Last week’s strike by the Baloch Liberation Army (BLA) has fuelled speculation that the Left-leaning nationalist insurgency group has tied up with regional jihadist groups. The truth is that the BLA’s Majeed Fidayeen Brigade — named, the story has it, after a Baloch soldier who attempted to assassinate Pakistan’s former Prime Minister Zulfikar Ali Bhutto in 1975 — was active for at least twenty years before the operations at Panjgur and Noshki placed it under the arc-lights of international media attention.
In December 2011, using a car bomb driven by a suicide-attacker, the Majeed Fidayeen Brigade attempted to assassinate former Pakistan minister Nasser Mengal at his home in Quetta; the bombing killed 13 people and injured 30. Then, in August 2018, the BLA killed three Chinese engineers in a strike at Dalbandin. Later in 2018, the Fidayeen Brigade attacked the Chinese mission in Karachi.
Born of insurgency
Like so many other South Asian insurgencies, the conflict in Balochistan was rooted in the efforts of post-Independence governments to stamp their authority over polities where the British Empire had only a loose influence. In 1947, Mir Ahmad Yar Khan, the ruler of the quasi-independent State of Balochistan, declared Independence. In March 1948, Pakistan sent in its military to settle the issue.
The Blame Game
India, however, is blamed, maybe rightly, for abandoning the nationalists of the region. It is on record that the then Indian Prime Minister, Jawaharlal Nehru had turned down an offer by the “King” or Khan of Kalat, Mir Ahmadyar Khan to accede to India. It is intriguing if Nehru could accept two wings of Pakistan, why did he not accept, Balochistan and the present-day Khyber Pakhtunkhwa , the land of the Frontier Gandhi, Khan Abdul Gaffar Khan, who never accepted Pakistan. As per his wishes, he was cremated in Jalalabad, Afghanistan, instead of being buried in a land under the occupation of the British proxy, Pakistan.
But India is not the only culprit here. In February 1973, the Pakistan authorities raided the Iraqi embassy in Islamabad and reportedly seized small arms, ammunition and grenades that it claimed were destined for arming the Baloch insurgents. This was a time when Pakistan had the US as a strong ally and in a letter to the then US President Nixon, Islamabad squarely blamed India, Afghanistan, Iraq and the Soviet Union for the violent uprising.

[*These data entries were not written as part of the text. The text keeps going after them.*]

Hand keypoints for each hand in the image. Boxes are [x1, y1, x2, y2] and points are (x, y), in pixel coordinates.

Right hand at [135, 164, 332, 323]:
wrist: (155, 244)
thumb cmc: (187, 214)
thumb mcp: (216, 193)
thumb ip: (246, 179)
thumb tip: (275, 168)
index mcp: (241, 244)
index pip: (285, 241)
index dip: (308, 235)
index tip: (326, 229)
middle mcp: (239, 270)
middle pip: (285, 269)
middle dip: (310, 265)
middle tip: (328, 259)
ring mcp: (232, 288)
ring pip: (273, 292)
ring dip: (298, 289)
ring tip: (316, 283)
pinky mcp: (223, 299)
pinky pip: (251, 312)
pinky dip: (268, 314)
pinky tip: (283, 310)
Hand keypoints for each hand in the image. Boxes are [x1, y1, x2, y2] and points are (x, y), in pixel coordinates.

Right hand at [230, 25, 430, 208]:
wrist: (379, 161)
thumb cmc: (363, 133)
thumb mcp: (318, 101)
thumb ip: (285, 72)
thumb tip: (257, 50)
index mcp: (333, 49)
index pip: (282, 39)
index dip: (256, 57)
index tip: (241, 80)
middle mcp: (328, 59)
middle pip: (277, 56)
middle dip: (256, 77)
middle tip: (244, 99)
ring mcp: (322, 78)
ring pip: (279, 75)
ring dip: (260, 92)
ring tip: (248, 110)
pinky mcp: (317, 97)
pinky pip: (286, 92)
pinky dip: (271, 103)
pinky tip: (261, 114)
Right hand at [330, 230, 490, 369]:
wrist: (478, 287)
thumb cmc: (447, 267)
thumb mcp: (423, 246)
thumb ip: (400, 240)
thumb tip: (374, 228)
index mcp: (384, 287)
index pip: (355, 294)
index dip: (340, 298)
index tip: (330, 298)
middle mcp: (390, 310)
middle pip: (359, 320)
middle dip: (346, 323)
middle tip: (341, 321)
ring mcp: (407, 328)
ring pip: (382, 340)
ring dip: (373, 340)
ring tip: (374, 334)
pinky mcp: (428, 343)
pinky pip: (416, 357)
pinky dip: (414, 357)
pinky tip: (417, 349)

Baloch seeks India’s support
The people of Balochistan point out that India should also support them, because they belong to a larger cultural India. Also, the CPEC is being constructed violating the sovereign rights of India in the Pakistani-occupied Kashmir. The people of Kalat, Khuzdar and Mastung, mostly speak the Brahui language, which is a sister language of India’s major languages such as Kannada, Malyalam and Tamil.
Pakistani army abducting people
Pakistan has launched a massive crackdown on Baloch people after a series of daring attacks on its border forces that killed scores of troops. Media reports say that over a dozen people have been abducted by forces in just three days from across the province.

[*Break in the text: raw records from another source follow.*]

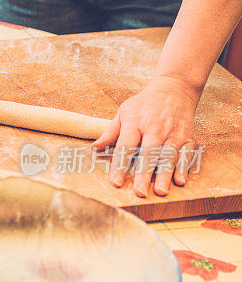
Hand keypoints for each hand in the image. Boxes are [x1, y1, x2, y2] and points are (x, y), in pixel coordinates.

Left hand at [92, 76, 199, 196]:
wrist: (174, 88)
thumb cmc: (144, 104)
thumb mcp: (124, 112)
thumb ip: (110, 132)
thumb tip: (94, 148)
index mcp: (135, 123)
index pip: (126, 146)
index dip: (121, 165)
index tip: (116, 182)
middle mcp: (155, 129)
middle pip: (148, 154)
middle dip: (144, 175)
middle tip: (140, 193)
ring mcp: (174, 133)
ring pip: (169, 156)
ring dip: (165, 175)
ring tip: (161, 192)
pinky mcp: (188, 136)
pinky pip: (187, 154)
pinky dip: (184, 167)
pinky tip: (180, 181)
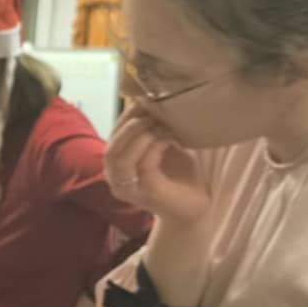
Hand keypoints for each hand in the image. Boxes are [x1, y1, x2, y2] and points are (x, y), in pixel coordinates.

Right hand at [104, 106, 211, 225]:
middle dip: (130, 123)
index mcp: (117, 167)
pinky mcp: (146, 192)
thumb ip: (151, 131)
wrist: (195, 208)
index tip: (145, 98)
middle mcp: (116, 179)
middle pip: (112, 146)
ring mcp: (129, 188)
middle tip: (152, 108)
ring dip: (139, 133)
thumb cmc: (179, 177)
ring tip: (159, 120)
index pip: (112, 138)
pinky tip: (170, 135)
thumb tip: (149, 100)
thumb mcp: (162, 147)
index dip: (125, 117)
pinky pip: (144, 163)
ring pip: (120, 156)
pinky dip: (155, 145)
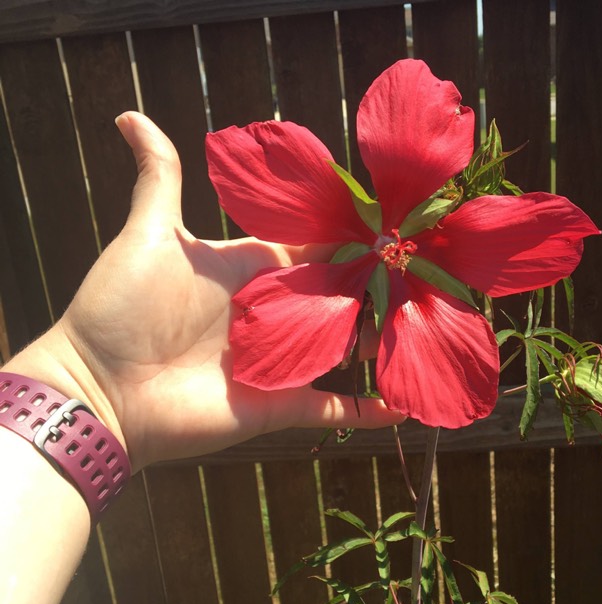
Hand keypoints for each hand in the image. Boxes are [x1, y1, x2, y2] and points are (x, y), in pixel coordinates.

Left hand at [6, 112, 401, 471]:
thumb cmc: (122, 307)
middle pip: (341, 297)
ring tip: (422, 333)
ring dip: (382, 344)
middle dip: (379, 291)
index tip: (395, 227)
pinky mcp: (279, 405)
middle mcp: (275, 313)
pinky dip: (366, 411)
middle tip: (421, 283)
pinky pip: (332, 409)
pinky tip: (403, 408)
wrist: (101, 387)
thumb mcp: (150, 234)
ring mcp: (280, 361)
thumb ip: (160, 176)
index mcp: (255, 268)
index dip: (354, 238)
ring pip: (345, 349)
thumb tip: (129, 115)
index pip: (317, 247)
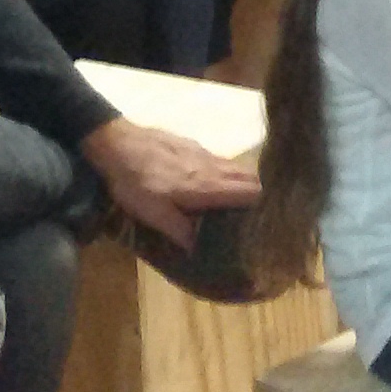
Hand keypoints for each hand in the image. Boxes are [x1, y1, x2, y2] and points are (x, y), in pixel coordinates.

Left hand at [80, 117, 259, 244]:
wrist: (117, 142)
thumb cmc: (135, 180)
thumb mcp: (153, 213)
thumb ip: (179, 230)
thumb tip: (200, 249)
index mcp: (206, 186)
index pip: (249, 193)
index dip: (265, 205)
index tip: (274, 220)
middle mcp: (212, 167)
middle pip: (249, 179)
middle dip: (263, 195)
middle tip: (265, 214)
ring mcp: (204, 153)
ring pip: (237, 168)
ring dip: (247, 183)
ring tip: (249, 201)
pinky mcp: (193, 145)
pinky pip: (221, 160)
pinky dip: (230, 172)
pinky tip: (220, 182)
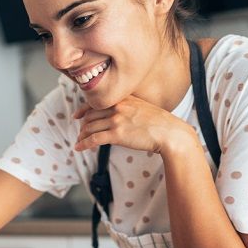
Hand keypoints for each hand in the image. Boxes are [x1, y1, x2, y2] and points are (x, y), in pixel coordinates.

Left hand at [72, 95, 192, 154]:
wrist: (170, 133)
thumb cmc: (160, 123)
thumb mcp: (142, 107)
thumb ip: (128, 108)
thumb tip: (116, 115)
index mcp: (123, 99)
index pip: (96, 102)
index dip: (83, 109)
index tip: (77, 115)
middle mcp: (117, 107)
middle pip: (91, 116)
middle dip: (83, 126)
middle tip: (80, 133)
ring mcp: (117, 120)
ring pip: (90, 127)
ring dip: (82, 136)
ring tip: (79, 142)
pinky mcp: (117, 134)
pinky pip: (93, 139)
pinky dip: (84, 144)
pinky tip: (79, 148)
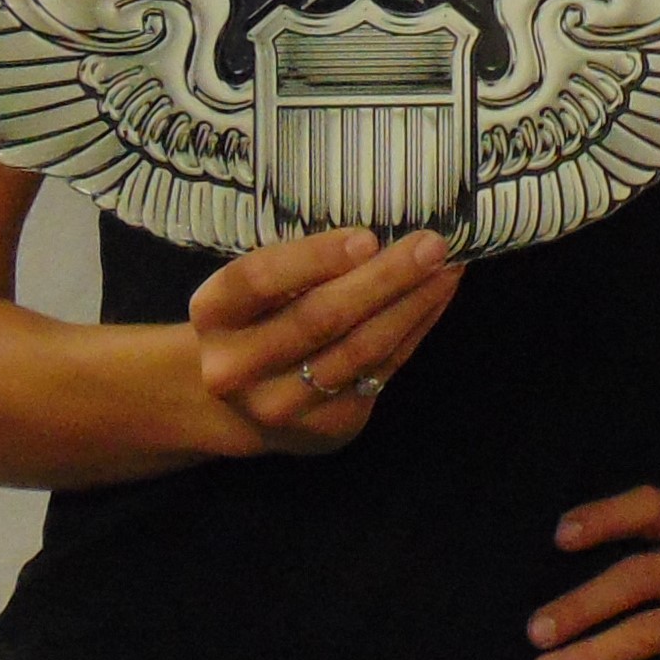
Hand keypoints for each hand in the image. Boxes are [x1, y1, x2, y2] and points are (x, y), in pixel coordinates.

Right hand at [187, 225, 463, 455]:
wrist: (241, 405)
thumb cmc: (257, 320)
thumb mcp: (253, 288)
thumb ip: (298, 265)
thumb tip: (381, 233)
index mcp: (213, 314)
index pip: (260, 279)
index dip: (315, 258)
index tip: (367, 237)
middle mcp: (237, 366)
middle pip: (319, 318)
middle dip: (383, 279)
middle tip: (430, 245)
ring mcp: (281, 404)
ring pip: (358, 350)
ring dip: (410, 306)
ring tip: (446, 270)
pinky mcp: (326, 426)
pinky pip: (381, 371)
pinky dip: (414, 331)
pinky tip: (435, 300)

In one of the latest abductions, Pakistani security forces reportedly took away four youngsters from Panjgur and Quetta and moved them to unknown locations. The Balochistan Post says that their whereabouts are not known.
Besides the abductions, the Pakistani forces are alleged to have randomly killed people during the tense situation that enveloped Panjgur last week. In Panjgur, the forces allegedly killed a young student identified as Ehtisham Sarwar.
At least six terrorists were killed during a gunfire with security forces in Pakistan’s Balochistan province on Wednesday, army officials said.
Based on an information about the presence of terrorists in a camp in Injirkan Range of Buleda, the security forces started clearance operation in the area following which the militants tried to escape, the army said in a statement.
With the Internet down and a complete blackout on media, information about the tense situation in Balochistan is trickling through Baloch media organisations and social media.